I was able to convince radiology to hand inject contrast into a 22 gauge in the patients foot for a cta chest pe protocol... It can be done
 
Why not just a peripheral with ultrasound? Putting in a CVL just for an imaging study seems unnecessarily invasive.

There is a recent study that showed that extravasation was more common with ultrasound-guided deep brachial IVs in comparison to standard AC placement of IVs. I don't know any data for an EJ.
 
There is a recent study that showed that extravasation was more common with ultrasound-guided deep brachial IVs in comparison to standard AC placement of IVs. I don't know any data for an EJ.

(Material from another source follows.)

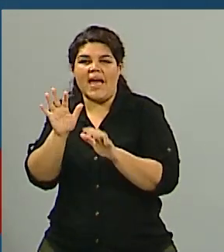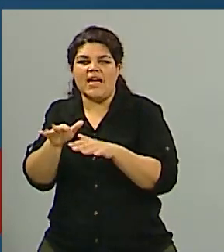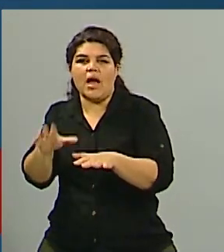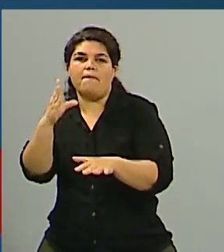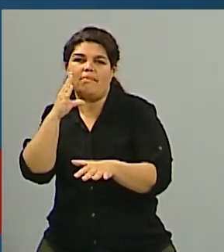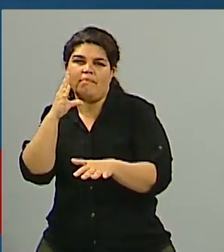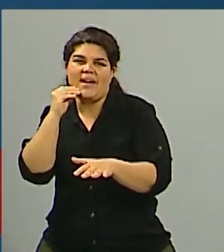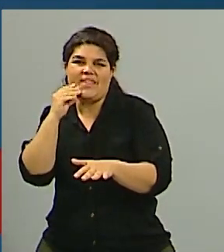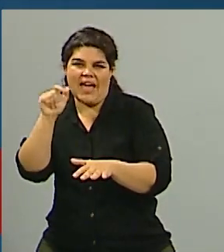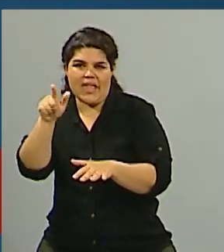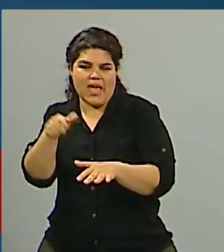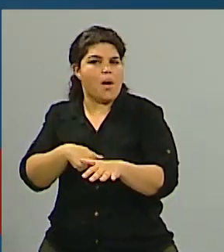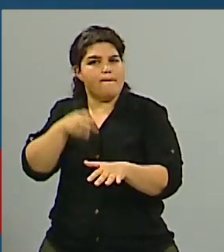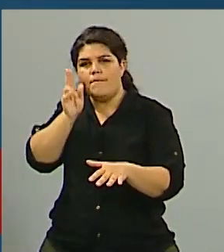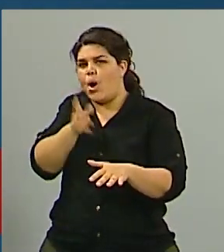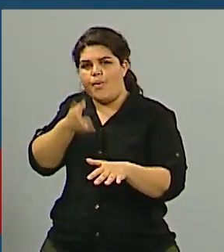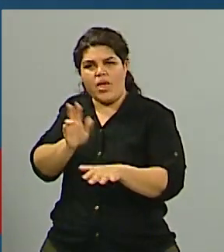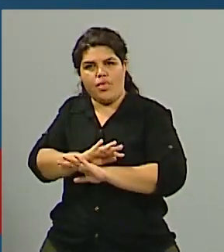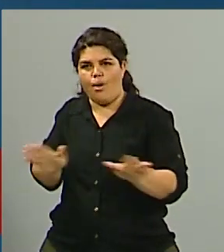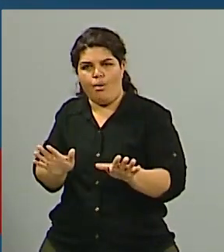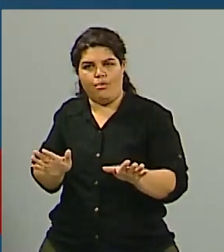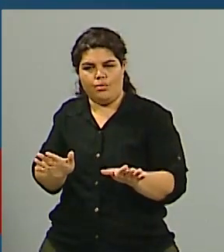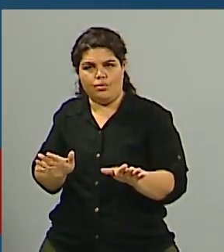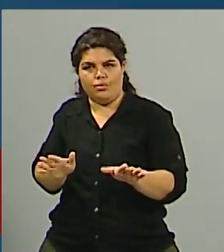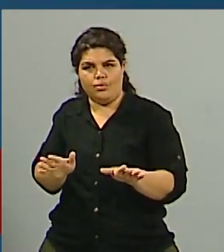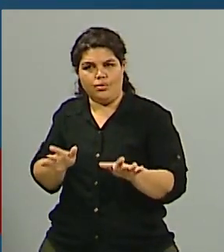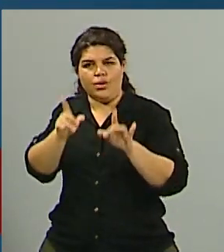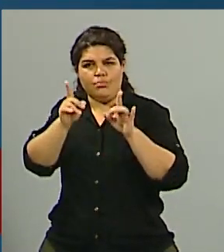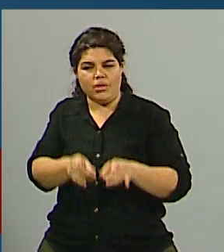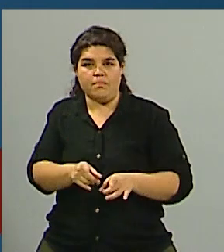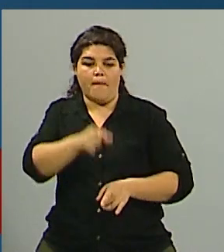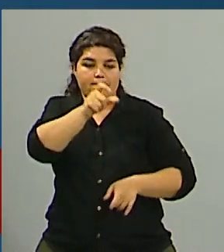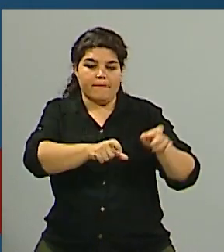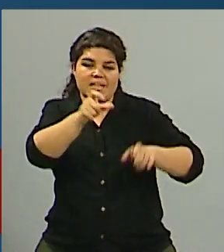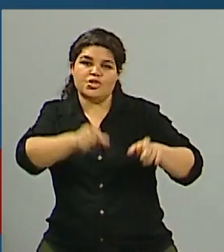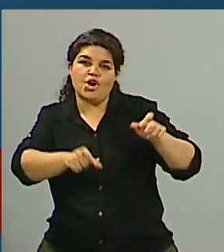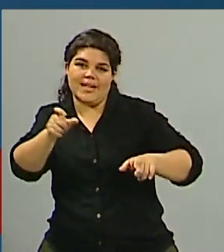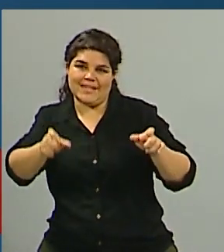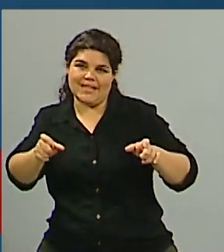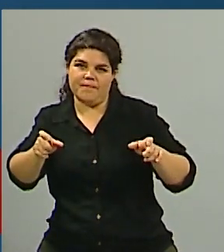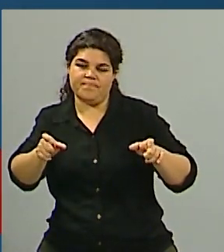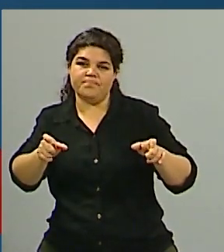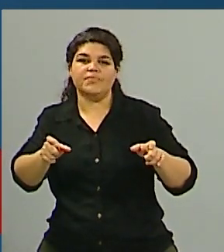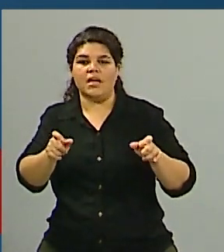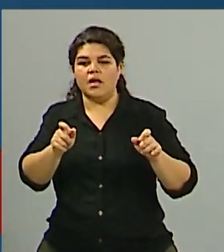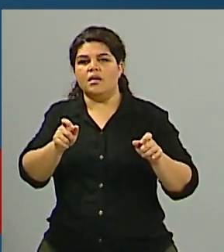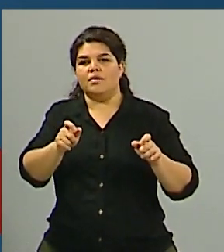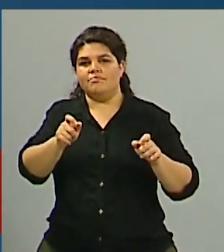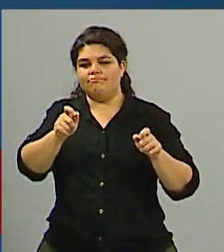viviendo se trata de casos de argentinos o argentinas que han contraído matrimonio con isleños.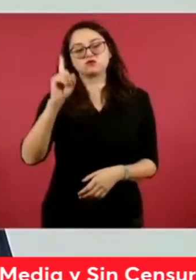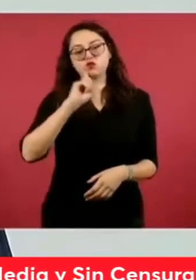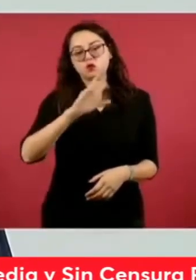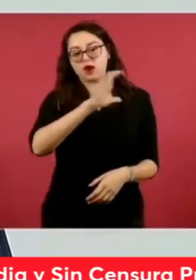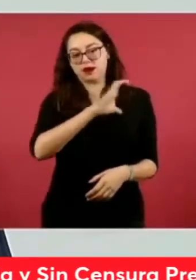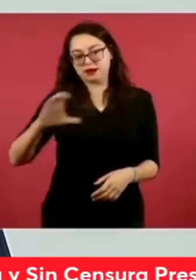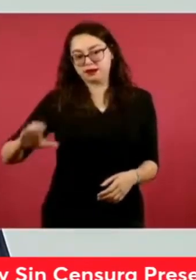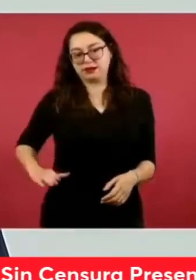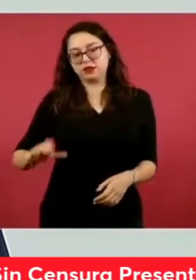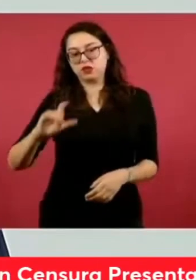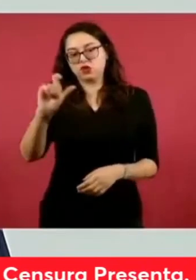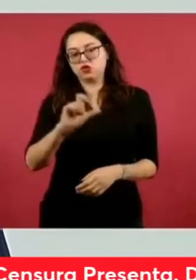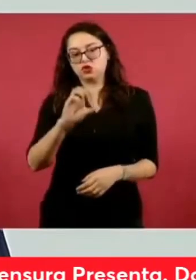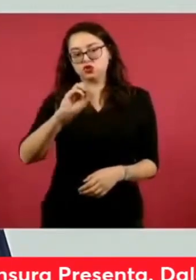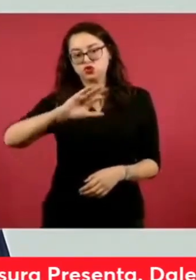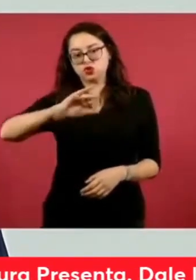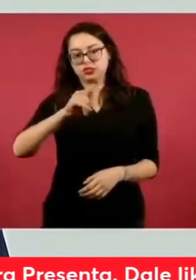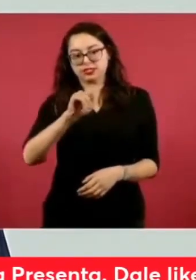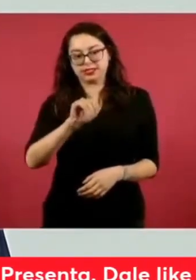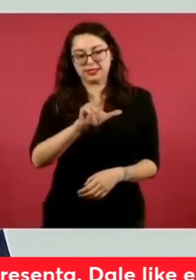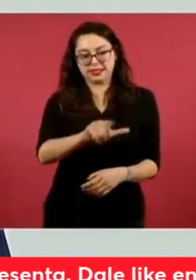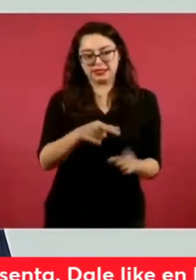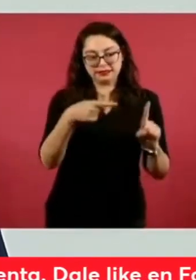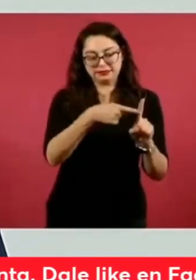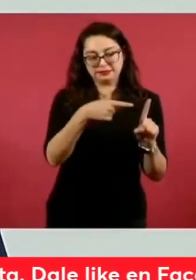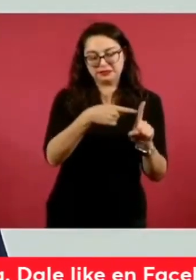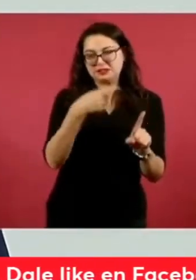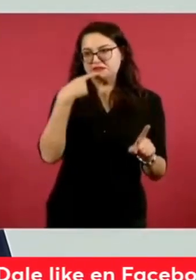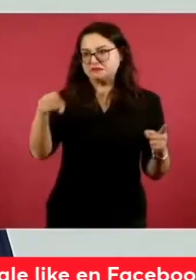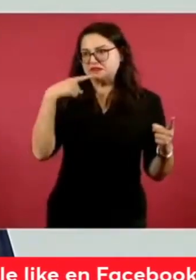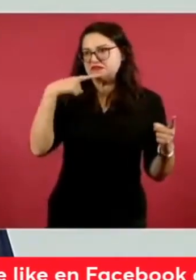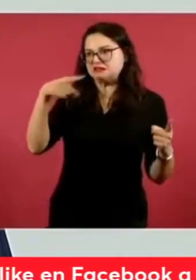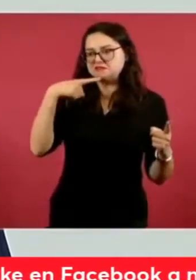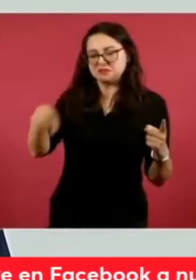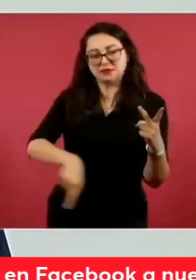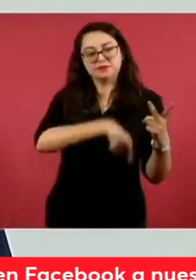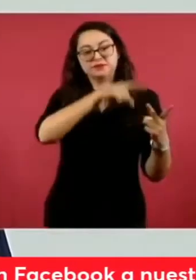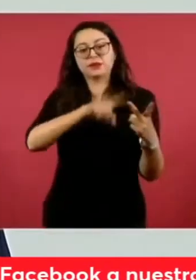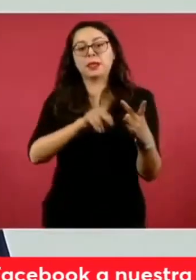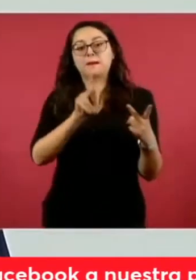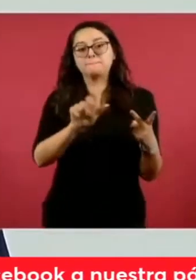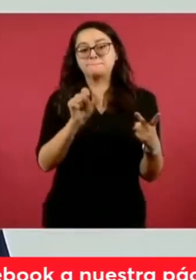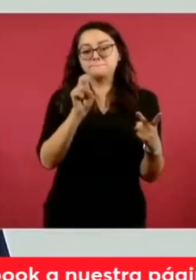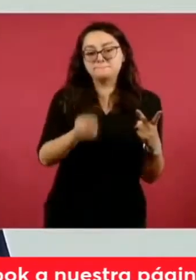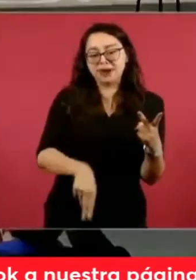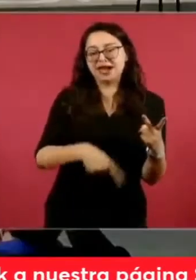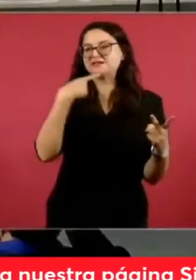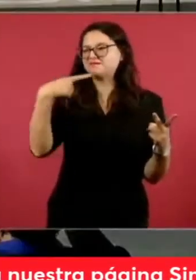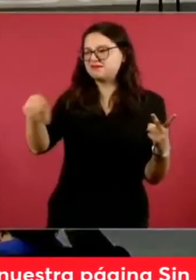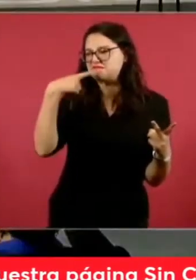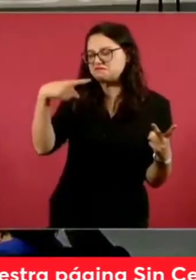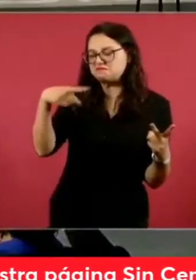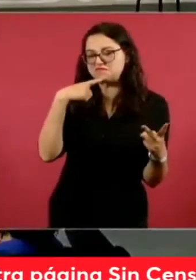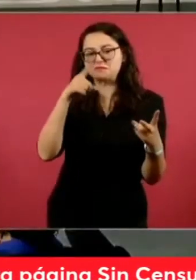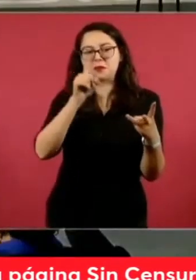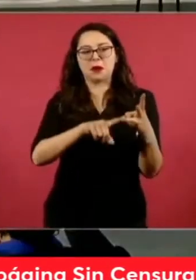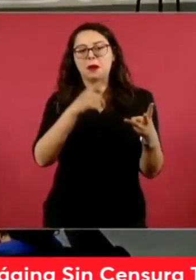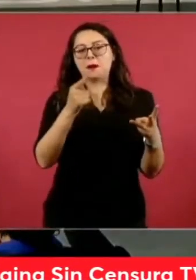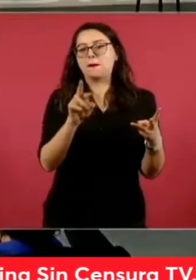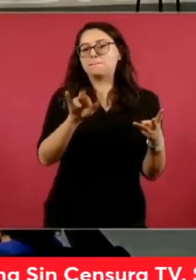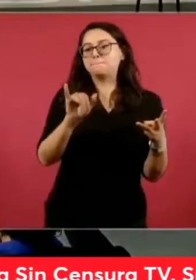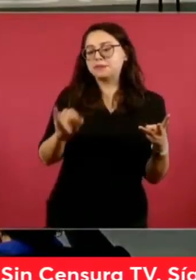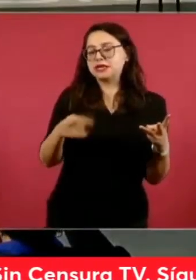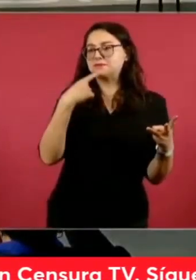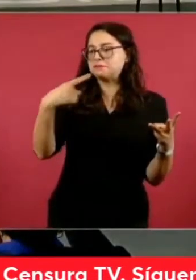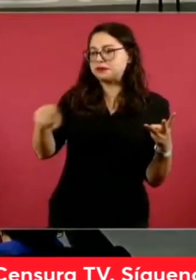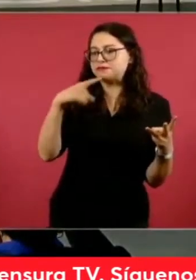juicios de inconformidad de los partidos Acción Nacional, del Partido Revolucionario Institucional y del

I heard them talking about that on EMRAP. But how often do you place an US guided IV in someone with great veins? Also, not everyone uses the long catheters for deep veins which is a must.
 
I sometimes use a peds central line kit for my deep US guided lines. My go-to is an a-line catheter but radiology won't do a CTA through those. Placing a standard angiocath into a deep vein is silly, they always blow.